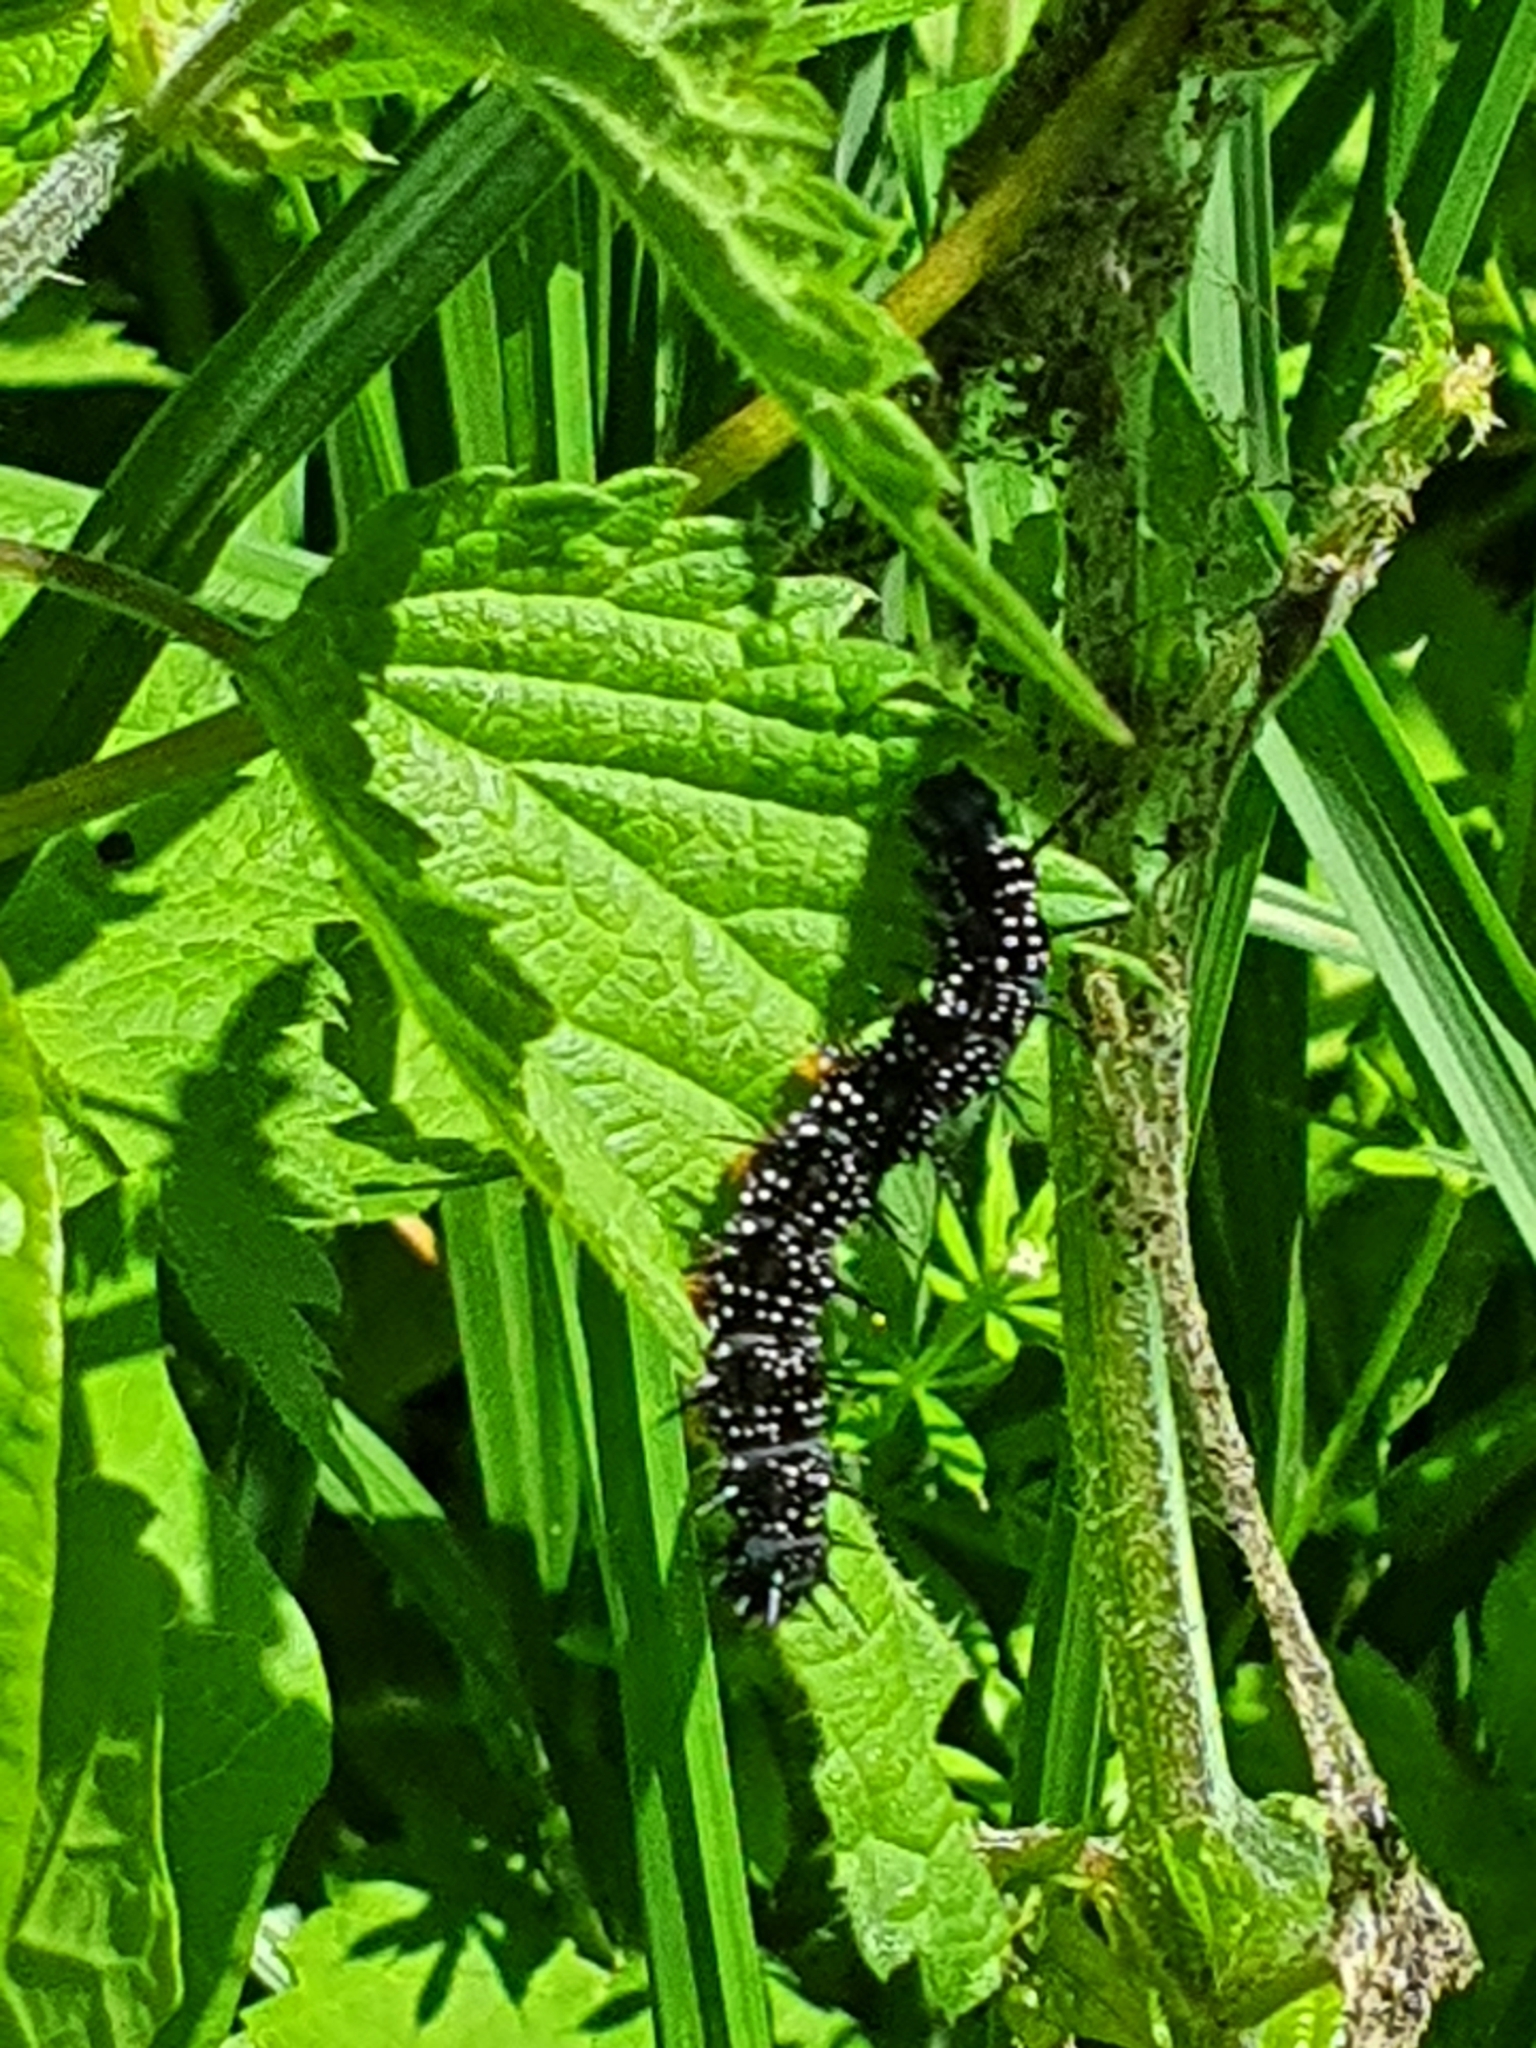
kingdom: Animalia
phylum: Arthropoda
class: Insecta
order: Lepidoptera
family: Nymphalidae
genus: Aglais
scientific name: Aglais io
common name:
•••••
Do this: Put the lines above into a JSON list of strings, one string per line, with blank lines skipped. Leave the pictures out.

Answer to this task:
[
  "kingdom: Animalia",
  "phylum: Arthropoda",
  "class: Insecta",
  "order: Lepidoptera",
  "family: Nymphalidae",
  "genus: Aglais",
  "scientific name: Aglais io",
  "common name:"
]